Dunstall Wood steps – quite a climb on a warm day

At Austin Spring (this was, again, the Fackenden walk) a huge flock of finches rose from the unkempt fringe and flitted into that row of oaks that strides through the fields there. Without binoculars I couldn’t be sure of all the species but among them were goldfinches, chaffinches, greenfinches and siskins. There must have been 100-plus; quite a surprise.

On Walk 19, steps up White Hill; Dunstall Farm, Austin Spring

Austin Spring – trees full of finches that had been feeding below

Later, in the twilight at White Hill, a tawny owl flew past us – my younger son saw it first as a silhouette on the path ahead of us, and I’m ashamed to say my first reaction was to think ‘pigeon’.

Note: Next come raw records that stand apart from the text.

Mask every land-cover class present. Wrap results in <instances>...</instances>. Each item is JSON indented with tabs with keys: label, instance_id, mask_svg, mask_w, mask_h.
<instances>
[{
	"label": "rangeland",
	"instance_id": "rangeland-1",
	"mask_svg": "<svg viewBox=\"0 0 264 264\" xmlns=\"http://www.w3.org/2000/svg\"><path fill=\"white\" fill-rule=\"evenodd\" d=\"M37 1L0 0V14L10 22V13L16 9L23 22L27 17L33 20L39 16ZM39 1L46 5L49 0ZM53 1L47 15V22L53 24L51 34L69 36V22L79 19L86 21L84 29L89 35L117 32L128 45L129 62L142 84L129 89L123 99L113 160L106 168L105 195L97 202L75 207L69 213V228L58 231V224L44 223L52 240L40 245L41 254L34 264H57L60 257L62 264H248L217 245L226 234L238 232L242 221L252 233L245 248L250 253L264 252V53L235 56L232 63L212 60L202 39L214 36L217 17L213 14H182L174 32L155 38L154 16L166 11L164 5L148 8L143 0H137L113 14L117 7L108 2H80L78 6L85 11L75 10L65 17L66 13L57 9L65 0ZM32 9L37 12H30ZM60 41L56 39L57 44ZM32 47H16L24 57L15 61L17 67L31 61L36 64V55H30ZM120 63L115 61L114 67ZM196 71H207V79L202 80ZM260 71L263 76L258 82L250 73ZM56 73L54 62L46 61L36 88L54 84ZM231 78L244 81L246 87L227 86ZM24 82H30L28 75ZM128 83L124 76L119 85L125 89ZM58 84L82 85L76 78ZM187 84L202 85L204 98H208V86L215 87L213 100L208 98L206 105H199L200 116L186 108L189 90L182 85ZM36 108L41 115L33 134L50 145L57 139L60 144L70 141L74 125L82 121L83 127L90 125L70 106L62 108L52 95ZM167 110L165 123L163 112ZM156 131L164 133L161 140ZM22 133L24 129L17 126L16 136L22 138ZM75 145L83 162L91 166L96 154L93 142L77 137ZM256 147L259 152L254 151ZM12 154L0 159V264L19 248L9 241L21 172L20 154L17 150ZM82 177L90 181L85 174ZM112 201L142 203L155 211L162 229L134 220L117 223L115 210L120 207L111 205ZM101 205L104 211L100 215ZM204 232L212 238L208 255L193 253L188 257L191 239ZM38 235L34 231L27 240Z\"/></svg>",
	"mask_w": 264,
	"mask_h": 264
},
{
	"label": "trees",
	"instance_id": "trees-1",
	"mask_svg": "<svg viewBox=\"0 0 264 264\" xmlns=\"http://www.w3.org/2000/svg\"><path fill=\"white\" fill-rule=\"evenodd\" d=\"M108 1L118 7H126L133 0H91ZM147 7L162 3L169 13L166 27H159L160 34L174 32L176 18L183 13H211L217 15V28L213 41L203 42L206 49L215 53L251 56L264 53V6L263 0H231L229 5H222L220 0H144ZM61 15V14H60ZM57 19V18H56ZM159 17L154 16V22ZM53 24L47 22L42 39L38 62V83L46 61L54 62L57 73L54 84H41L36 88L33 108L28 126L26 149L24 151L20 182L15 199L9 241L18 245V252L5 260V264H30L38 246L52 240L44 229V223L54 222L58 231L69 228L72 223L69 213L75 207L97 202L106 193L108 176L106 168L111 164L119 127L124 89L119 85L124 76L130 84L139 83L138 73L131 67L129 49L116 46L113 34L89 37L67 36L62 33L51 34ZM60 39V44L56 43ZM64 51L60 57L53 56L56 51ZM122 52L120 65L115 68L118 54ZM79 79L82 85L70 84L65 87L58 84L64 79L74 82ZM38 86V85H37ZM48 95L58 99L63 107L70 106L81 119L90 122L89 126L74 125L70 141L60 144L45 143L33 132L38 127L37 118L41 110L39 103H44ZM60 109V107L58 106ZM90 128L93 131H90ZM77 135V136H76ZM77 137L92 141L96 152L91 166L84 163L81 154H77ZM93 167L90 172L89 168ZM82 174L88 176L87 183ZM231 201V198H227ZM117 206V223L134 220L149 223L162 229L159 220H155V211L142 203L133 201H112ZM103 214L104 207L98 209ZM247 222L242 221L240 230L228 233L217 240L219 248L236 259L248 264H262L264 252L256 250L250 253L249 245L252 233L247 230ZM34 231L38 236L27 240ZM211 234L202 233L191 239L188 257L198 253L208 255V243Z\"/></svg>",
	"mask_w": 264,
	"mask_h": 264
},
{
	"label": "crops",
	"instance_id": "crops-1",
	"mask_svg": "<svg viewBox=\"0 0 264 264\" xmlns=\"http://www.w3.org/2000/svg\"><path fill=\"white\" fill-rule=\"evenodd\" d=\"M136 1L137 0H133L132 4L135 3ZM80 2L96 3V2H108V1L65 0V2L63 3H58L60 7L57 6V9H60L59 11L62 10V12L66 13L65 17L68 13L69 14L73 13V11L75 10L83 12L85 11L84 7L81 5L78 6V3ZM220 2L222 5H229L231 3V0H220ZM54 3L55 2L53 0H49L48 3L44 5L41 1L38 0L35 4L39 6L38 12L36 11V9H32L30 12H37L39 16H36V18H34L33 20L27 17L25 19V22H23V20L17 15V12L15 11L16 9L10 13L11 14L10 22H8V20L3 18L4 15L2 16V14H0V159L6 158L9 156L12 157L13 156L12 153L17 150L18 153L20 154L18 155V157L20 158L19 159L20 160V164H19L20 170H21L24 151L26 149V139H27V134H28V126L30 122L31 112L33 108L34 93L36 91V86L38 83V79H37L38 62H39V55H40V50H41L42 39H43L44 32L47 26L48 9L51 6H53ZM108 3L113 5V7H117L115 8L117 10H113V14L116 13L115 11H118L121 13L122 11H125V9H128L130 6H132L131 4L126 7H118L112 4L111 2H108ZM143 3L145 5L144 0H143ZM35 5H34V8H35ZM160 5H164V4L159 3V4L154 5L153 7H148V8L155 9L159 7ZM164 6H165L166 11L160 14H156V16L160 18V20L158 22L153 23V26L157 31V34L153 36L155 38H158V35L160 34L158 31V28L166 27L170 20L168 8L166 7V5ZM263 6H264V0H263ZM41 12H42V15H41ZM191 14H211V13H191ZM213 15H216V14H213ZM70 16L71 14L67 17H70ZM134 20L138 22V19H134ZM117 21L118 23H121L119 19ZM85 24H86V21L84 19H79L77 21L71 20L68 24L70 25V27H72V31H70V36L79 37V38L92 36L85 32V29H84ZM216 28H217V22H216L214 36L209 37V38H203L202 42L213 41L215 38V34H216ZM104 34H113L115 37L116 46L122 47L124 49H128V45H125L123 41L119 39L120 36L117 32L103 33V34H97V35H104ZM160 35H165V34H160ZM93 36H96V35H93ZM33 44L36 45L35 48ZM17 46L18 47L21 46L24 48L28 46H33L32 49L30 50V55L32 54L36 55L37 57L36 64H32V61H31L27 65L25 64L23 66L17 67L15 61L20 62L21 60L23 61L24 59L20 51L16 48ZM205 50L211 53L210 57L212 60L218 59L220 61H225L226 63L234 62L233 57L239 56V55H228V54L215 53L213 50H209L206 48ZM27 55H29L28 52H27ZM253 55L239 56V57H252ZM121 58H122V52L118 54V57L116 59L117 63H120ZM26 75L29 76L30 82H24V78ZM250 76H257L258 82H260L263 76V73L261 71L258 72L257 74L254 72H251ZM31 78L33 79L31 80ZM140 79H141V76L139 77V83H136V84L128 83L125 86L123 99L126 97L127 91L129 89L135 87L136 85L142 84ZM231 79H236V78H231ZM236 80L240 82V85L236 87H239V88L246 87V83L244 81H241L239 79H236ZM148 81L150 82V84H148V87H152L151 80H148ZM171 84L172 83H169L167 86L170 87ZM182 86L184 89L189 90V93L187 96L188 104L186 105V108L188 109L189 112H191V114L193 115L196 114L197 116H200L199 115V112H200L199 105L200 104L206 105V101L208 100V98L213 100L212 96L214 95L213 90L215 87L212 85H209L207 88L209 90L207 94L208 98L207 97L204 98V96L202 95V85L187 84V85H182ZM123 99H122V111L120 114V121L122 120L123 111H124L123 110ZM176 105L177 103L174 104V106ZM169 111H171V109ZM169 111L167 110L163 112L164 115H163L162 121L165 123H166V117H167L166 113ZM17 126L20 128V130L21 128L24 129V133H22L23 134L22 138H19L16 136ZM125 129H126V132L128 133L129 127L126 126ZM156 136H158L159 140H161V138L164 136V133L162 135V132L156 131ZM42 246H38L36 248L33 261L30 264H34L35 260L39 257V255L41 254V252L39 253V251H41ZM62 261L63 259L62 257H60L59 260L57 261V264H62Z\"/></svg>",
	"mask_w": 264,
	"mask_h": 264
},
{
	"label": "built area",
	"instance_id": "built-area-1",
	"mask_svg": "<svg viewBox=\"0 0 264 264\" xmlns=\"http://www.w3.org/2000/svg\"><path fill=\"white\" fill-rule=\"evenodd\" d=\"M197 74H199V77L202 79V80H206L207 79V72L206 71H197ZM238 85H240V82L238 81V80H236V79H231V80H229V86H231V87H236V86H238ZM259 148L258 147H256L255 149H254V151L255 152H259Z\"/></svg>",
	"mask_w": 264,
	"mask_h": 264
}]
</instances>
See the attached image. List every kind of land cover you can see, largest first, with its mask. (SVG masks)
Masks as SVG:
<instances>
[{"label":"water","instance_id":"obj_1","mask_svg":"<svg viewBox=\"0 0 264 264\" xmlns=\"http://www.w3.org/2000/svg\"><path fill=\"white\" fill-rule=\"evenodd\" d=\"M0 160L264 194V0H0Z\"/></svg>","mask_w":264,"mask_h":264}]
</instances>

No butterflies though, not a single brimstone, the first to fly most years. You’d think on such a warm day they’d be present. All in all an excellent way to exorcise an away defeat at Burnley.

Dunstall farm house

18th-century Grade-II listed Dunstall Farm House – an attractive building, with a hint of Normandy

Fackenden Down above Otford Mount

Fackenden Down dusk: end of an amazingly mild February day, looking south-west towards Brasted

Snow on the North Downs ridge

Stunning walk at Fackenden Down today. Far more snow than I expected. Just a few extra metres at the top of the ridge made all the difference and there were some reasonable accumulations in Magpie Bottom. I had birdwatcher Dave for company which led to some more exciting sightings than I even manage without him. We saw bullfinch, coal tits, heard linnets, a probable marsh tit and, best of all, saw a short-eared owl hunting low over a rewilded field at Romney St. Big thanks to those who donated to the site today, much appreciated.